__Exercise text__.
▼▼▼

George Harrison (1943-2001) Harrison got his first Stratocaster in 1965 and used it for the recording of the Rubber Soul album. Fender’s Don Randall met with the Beatles to try and convince them to use more Fender products. The band bought several different instruments including Harrison’s famous rosewood Telecaster. A prototype rosewood Stratocaster was also built for him at this time but Harrison did not use it. Harrison hand-painted his original Stratocaster with a psychedelic paint job that included the word “Bebopalula” painted above the pickguard and the guitar’s nickname, “Rocky”, painted on the headstock. He can be seen playing Rocky in the Magical Mystery Tour film as well as The Concert for Bangla Desh.

Jimi Hendrix (1942–1970) Known for developing blues in a modern context, Hendrix’ main stage guitar through most of his short career was a Fender Stratocaster. In 1990, the white Stratocaster used by Hendrix at the 1969 Woodstock Festival sold in a Sotheby’s auction for $270,000, a record price at the time. Although Hendrix played left-handed, he did not normally use a custom left-handed Stratocaster. Instead, he is noted for playing a conventional right-handed Stratocaster strung backwards because he preferred to use the controls in that position. Like Buddy Holly, Hendrix was responsible for a large increase in the Stratocaster’s popularity, especially in his favorite finish, white. In reference to his famed on-stage Stratocaster burning, Hendrix is quoted as saying, “The time I burned my guitar it was like a sacrifice. You sacrifice the things you love. I love my guitar.” In 1997 Fender produced a limited edition Hendrix tribute model Stratocaster.

Buddy Holly (1936–1959) Holly has been identified as “the first Strat’ hero.” A statue of Holly in his home town of Lubbock, Texas portrays him playing his Stratocaster, and the guitar is also engraved on his tombstone. Although the initial release of the Stratocaster came in 1954, the guitar did not begin to achieve popularity until Holly appeared on the Ed Sullivan Show in 1957 playing a maple-neck Strat. Holly was also pictured on the cover of The Crickets’ 1957 album The “Chirping” Crickets with a sunburst Stratocaster, inspiring The Shadows’ Hank Marvin to adopt the guitar.

Eric Johnson (born 1954) A Grammy-award-winning guitarist from Austin, Texas, Johnson has played Stratocasters regularly during his career and has played many different types of music.


Mark Knopfler (born 1949) Known for his work with English band Dire Straits, Fender now produces his Signature Stratocaster.

▲▲▲

__Given records__.
▼▼▼

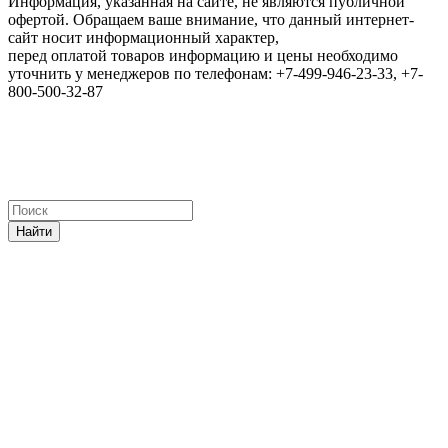
Информация, указанная на сайте, не являются публичной
офертой. Обращаем ваше внимание, что данный интернет-
сайт носит информационный характер,
перед оплатой товаров информацию и цены необходимо
уточнить у менеджеров по телефонам: +7-499-946-23-33, +7-
800-500-32-87
Найти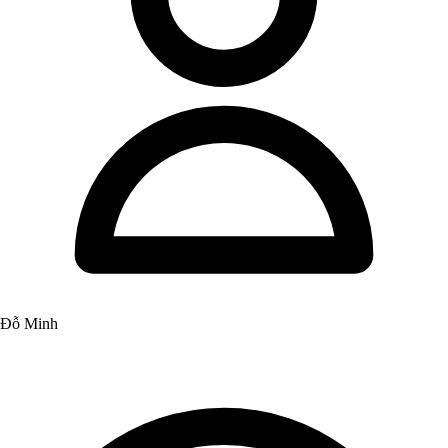
Đỗ Minh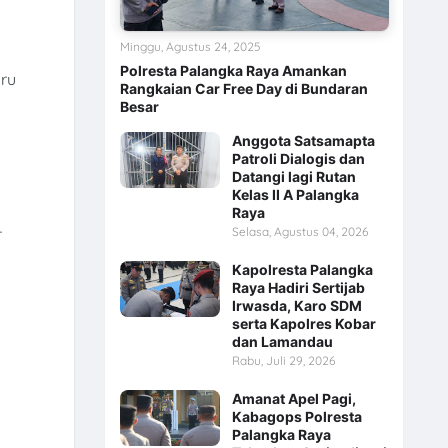
Minggu, Agustus 24, 2025
Polresta Palangka Raya Amankan
aru
Rangkaian Car Free Day di Bundaran
Besar
Anggota Satsamapta
Patroli Dialogis dan
Datangi lagi Rutan
Kelas II A Palangka
Raya
r
Selasa, Agustus 04, 2026
Kapolresta Palangka
Raya Hadiri Sertijab
Irwasda, Karo SDM
serta Kapolres Kobar
dan Lamandau
Rabu, Juli 29, 2026
Amanat Apel Pagi,
Kabagops Polresta
Palangka Raya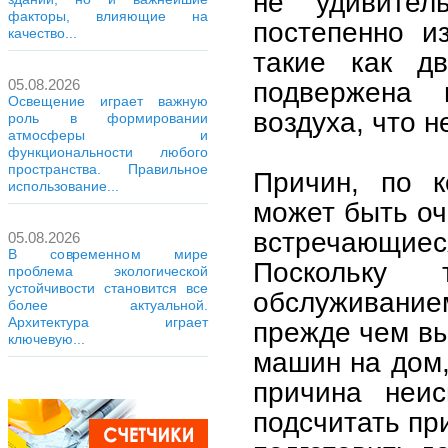
не удивител
факторы, влияющие на
постепенно и
качество...
такие как дв
05.08.2026
подвержена 
Освещение играет важную
воздуха, что н
роль в формировании
атмосферы и
функциональности любого
пространства. Правильное
Причин, по к
использование...
может быть оч
встречающи
05.08.2026
В современном мире
Поскольку 
проблема экологической
устойчивости становится все
обслуживание
более актуальной.
Архитектура играет
прежде чем вы
ключевую...
машин на дом,
причина неис
подсчитать пр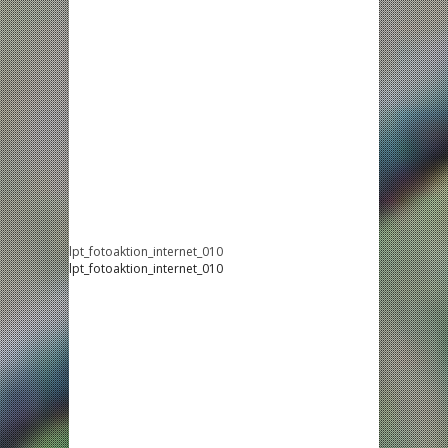
lpt_fotoaktion_internet_010
lpt_fotoaktion_internet_010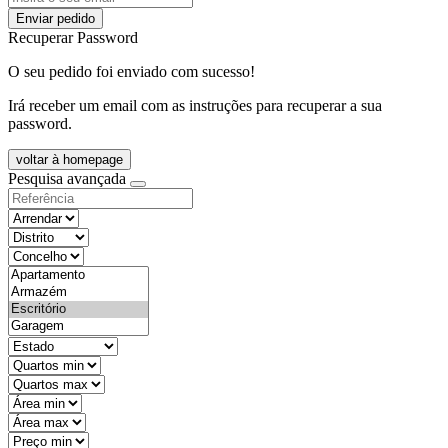
Enviar pedido
Recuperar Password
O seu pedido foi enviado com sucesso!
Irá receber um email com as instruções para recuperar a sua
password.
voltar à homepage
Pesquisa avançada
objective
districtId
countyId
types
state
mintypo
maxtypo
minarea
maxarea
minprice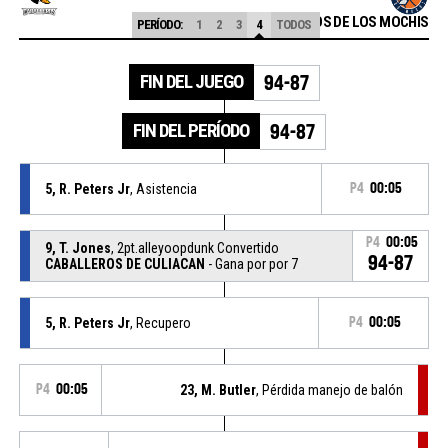
PIONEROS DE LOS MOCHIS
PERÍODO:
1
2
3
4
TODOS
FIN DEL JUEGO
94-87
FIN DEL PERÍODO
94-87
5, R. Peters Jr
, Asistencia
P4
00:05
P4
00:05
9, T. Jones
, 2pt.alleyoopdunk Convertido
94-87
CABALLEROS DE CULIACAN
- Gana por por 7
5, R. Peters Jr
, Recupero
P4
00:05
P4
00:05
23, M. Butler
, Pérdida manejo de balón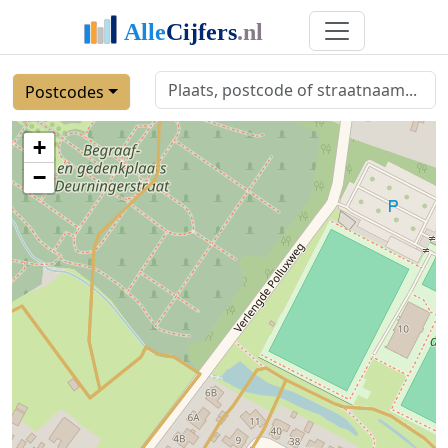
Postcodes
+
−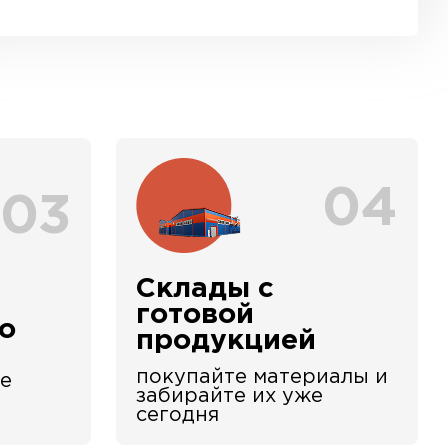
04
03
Склады с
е
готовой
о
продукцией
покупайте материалы и
е
забирайте их уже
сегодня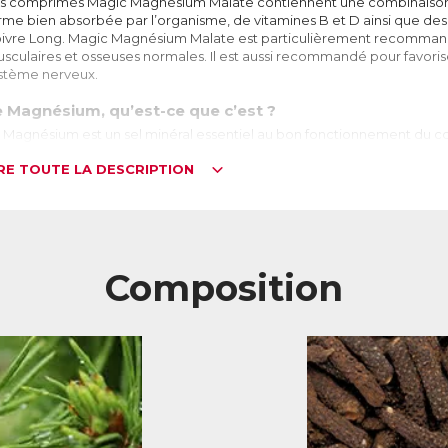
s comprimés Magic Magnésium Malate contiennent une combinaison
rme bien absorbée par l’organisme, de vitamines B et D ainsi que des
ivre Long. Magic Magnésium Malate est particulièrement recommand
sculaires et osseuses normales. Il est aussi recommandé pour favoris
stème nerveux.
e Magnésium, qu’est-ce que c’est ?
 Magnésium est un sel minéral essentiel au bon fonctionnement du c
organisme, le corps en renferme approximativement 25g dont environ la
IRE TOUTE LA DESCRIPTION
 quart dans les muscles et un quart réparti entre le système nerveux, le f
quoi sert-il ?
dispensable à la bonne santé du corps, le magnésium intervient dans
ut notamment citer son rôle dans le fonctionnement du système nerv
ns la formation et la minéralisation osseuse ainsi que dans la producti
Composition
els sont les besoins journaliers ?
ur un adulte, les autorités de santé recommandent un apport de 6mg p
présente environ 300mg pour une femme et 380mg pour un homme. 
 magnésium, il est essentiel d’en apporter quotidiennement.
 est établi qu’aujourd’hui près des ¾ des personnes auraient un apport i
nque en magnésium. Cela est majoritairement dû à un apport alimentai
tuations qui entrainent une excrétion de magnésium plus importante 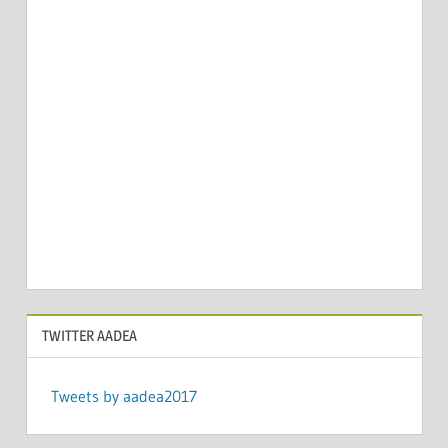
TWITTER AADEA
Tweets by aadea2017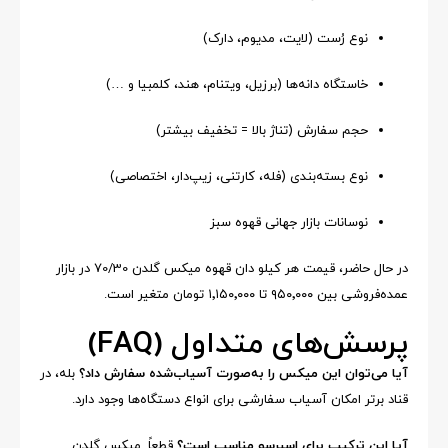
نوع رُست (لایت، مدیوم، دارک)
خاستگاه دانه‌ها (برزیل، ویتنام، هند، کلمبیا و …)
حجم سفارش (تناژ بالا = تخفیف بیشتر)
نوع بسته‌بندی (فله، کارتنی، زیپ‌دار، اختصاصی)
نوسانات بازار جهانی قهوه سبز
در حال حاضر، قیمت هر کیلو دان قهوه میکس گلدن 70/30 در بازار
عمده‌فروشی بین ۹۵۰٬۰۰۰ تا ۱٬۱۵۰٬۰۰۰ تومان متغیر است.
پرسش‌های متداول (FAQ)
آیا می‌توان این میکس را به‌صورت آسیاب‌شده سفارش داد؟
بله، در
قناد برتر امکان آسیاب سفارشی برای انواع دستگاه‌ها وجود دارد.
آیا این ترکیب برای اسپرسو مناسب است؟
قطعاً. میکس گلدن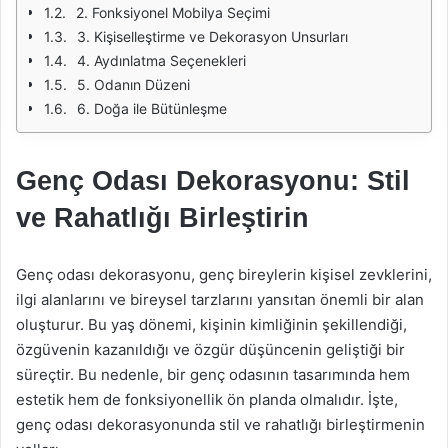
2. Fonksiyonel Mobilya Seçimi
3. Kişiselleştirme ve Dekorasyon Unsurları
4. Aydınlatma Seçenekleri
5. Odanın Düzeni
6. Doğa ile Bütünleşme
Genç Odası Dekorasyonu: Stil
ve Rahatlığı Birleştirin
Genç odası dekorasyonu, genç bireylerin kişisel zevklerini,
ilgi alanlarını ve bireysel tarzlarını yansıtan önemli bir alan
oluşturur. Bu yaş dönemi, kişinin kimliğinin şekillendiği,
özgüvenin kazanıldığı ve özgür düşüncenin geliştiği bir
süreçtir. Bu nedenle, bir genç odasının tasarımında hem
estetik hem de fonksiyonellik ön planda olmalıdır. İşte,
genç odası dekorasyonunda stil ve rahatlığı birleştirmenin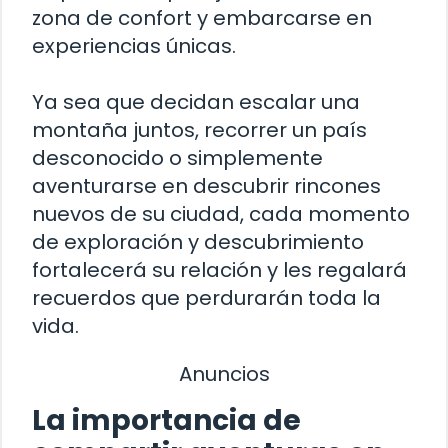
zona de confort y embarcarse en
experiencias únicas.
Ya sea que decidan escalar una
montaña juntos, recorrer un país
desconocido o simplemente
aventurarse en descubrir rincones
nuevos de su ciudad, cada momento
de exploración y descubrimiento
fortalecerá su relación y les regalará
recuerdos que perdurarán toda la
vida.
Anuncios
La importancia de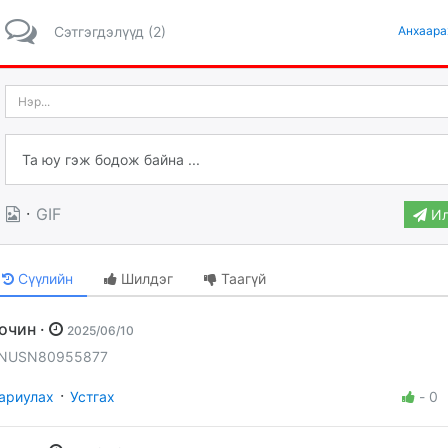
Сэтгэгдэлүүд (2)
Анхаара
·
GIF
Ил
Сүүлийн
Шилдэг
Таагүй
Зочин ·
2025/06/10
NUSN80955877
·
ариулах
Устгах
-
0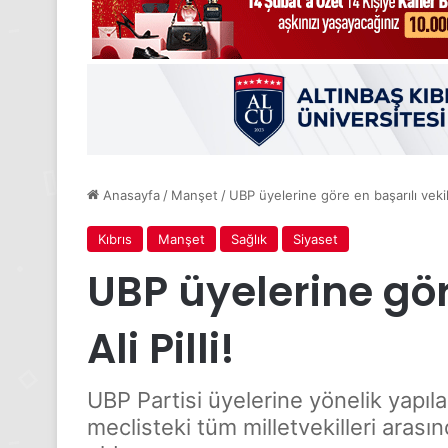
Anasayfa
/
Manşet
/
UBP üyelerine göre en başarılı vekil A
Kıbrıs
Manşet
Sağlık
Siyaset
UBP üyelerine gör
Ali Pilli!
UBP Partisi üyelerine yönelik yapıla
meclisteki tüm milletvekilleri arasınd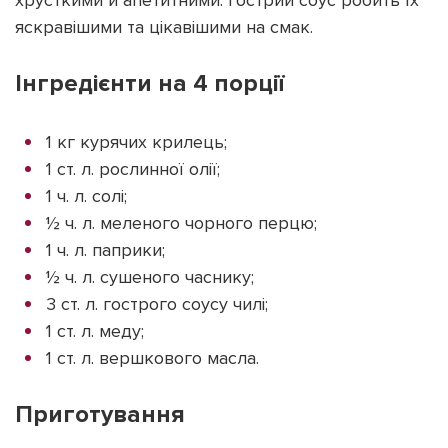
хрусткими й апетитними. Гострий соус робить їх
яскравішими та цікавішими на смак.
Інгредієнти на 4 порції
1 кг курячих крилець;
1 ст. л. рослинної олії;
1 ч. л. солі;
½ ч. л. меленого чорного перцю;
1 ч. л. паприки;
½ ч. л. сушеного часнику;
3 ст. л. гострого соусу чилі;
1 ст. л. меду;
1 ст. л. вершкового масла.
Приготування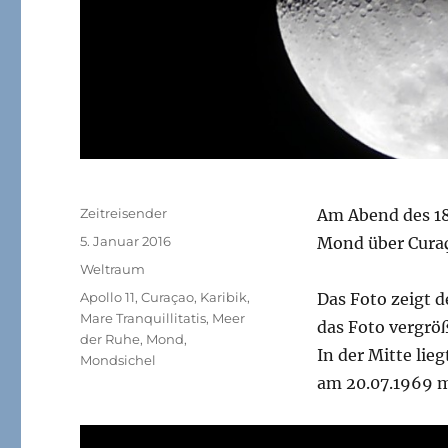
Autor
Zeitreisender
Am Abend des 18
Veröffentlicht
5. Januar 2016
Mond über Cura
am
Kategorien
Weltraum
Schlagwörter
Apollo 11
,
Curaçao
,
Karibik
,
Das Foto zeigt d
Mare Tranquillitatis
,
Meer
das Foto vergrö
der Ruhe
,
Mond
,
In der Mitte lie
Mondsichel
am 20.07.1969 m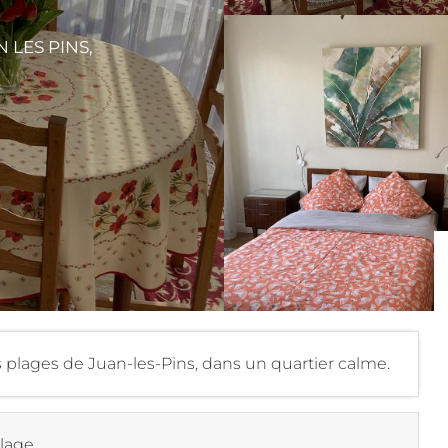
N LES PINS,
 plages de Juan-les-Pins, dans un quartier calme.
plage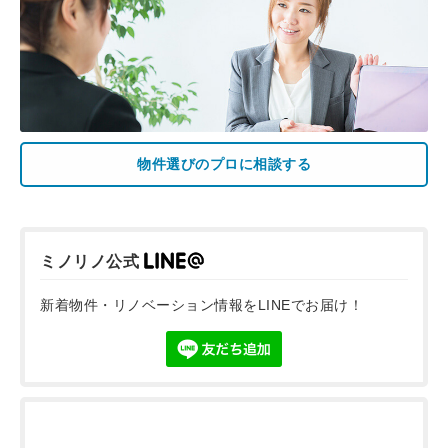
物件選びのプロに相談する
ミノリノ公式
新着物件・リノベーション情報をLINEでお届け！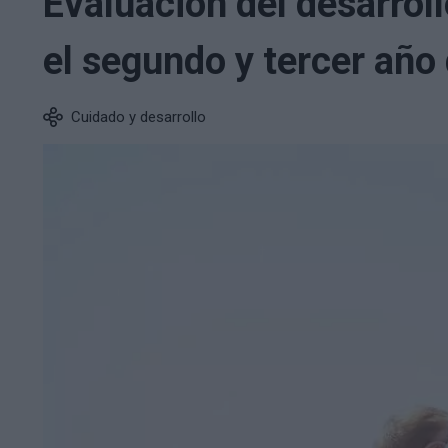
Evaluación del desarrollo
el segundo y tercer año 
Cuidado y desarrollo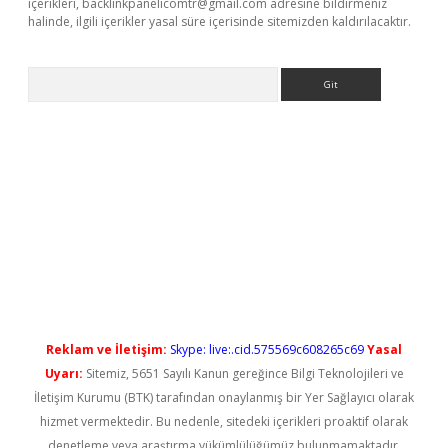
içerikleri,
backlinkpanelicomtr@gmail.com
adresine bildirmeniz
halinde, ilgili içerikler yasal süre içerisinde sitemizden kaldırılacaktır.
Arama
t güncel
Reklam ve İletişim:
Skype: live:.cid.575569c608265c69
Yasal
Uyarı:
Sitemiz, 5651 Sayılı Kanun gereğince Bilgi Teknolojileri ve
İletişim Kurumu (BTK) tarafından onaylanmış bir Yer Sağlayıcı olarak
hizmet vermektedir. Bu nedenle, sitedeki içerikleri proaktif olarak
denetleme veya araştırma yükümlülüğümüz bulunmamaktadır.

▲▲▲

__Assignment 1__. In the text on Stratocaster players, condense the paragraph beginning "Buddy Holly (1936–1959)" into a short bulleted list that keeps its main facts.
__Assignment 2__. Carry on the text about Stratocaster players after its final entry, adding further entries in the same style.

__Exercise output 1__.
- Holly has been called "the first Strat' hero."
- A statue in his home town of Lubbock, Texas shows him playing his Stratocaster, and the guitar is engraved on his tombstone.
- The Stratocaster was first released in 1954 but did not become popular until Holly played a maple-neck Strat on the Ed Sullivan Show in 1957.
- The cover of The Crickets' 1957 album The "Chirping" Crickets shows him with a sunburst Stratocaster, and this inspired Hank Marvin of The Shadows to adopt the guitar.

__Exercise output 2__.
John Lennon (1940–1980) Beatles guitarist acquired a 1961 Stratocaster during the 1965 sessions for Help!. It was used on the track Nowhere Man. He also used the guitar during the Sgt. Pepper sessions. A different Strat was used on the Imagine album.

Alex Lifeson (born 1953) Guitarist for Rush since 1968. He first recorded with a Stratocaster on the Rush 1977 album A Farewell to Kings. From 1982, he used the model as his main guitar for most of the 1980s.

Yngwie J. Malmsteen (born 1963) Known for his work in the neo-classical metal genre. Influenced by an array of musicians, Malmsteen is regarded as highly influential for his use of heavy classical-style chord progressions, interesting phrases and arpeggio sweeps. He is known for playing Stratocasters with scalloped fretboards.

Hank Marvin (born 1941) Lead guitarist of The Shadows, was the owner of the first Fender Stratocaster in the UK (given to him by Cliff Richard). The guitar was finished in a shade of Fiesta Red, sometimes referred to as ‘Salmon Pink’. This guitar, with its tremolo arm, contributed to the Shadows’ distinctive sound. Guitarists such as Mark Knopfler credit Marvin and the The Shadows, who had “the first Strat that came to England”, with influencing their own decisions to buy Stratocasters.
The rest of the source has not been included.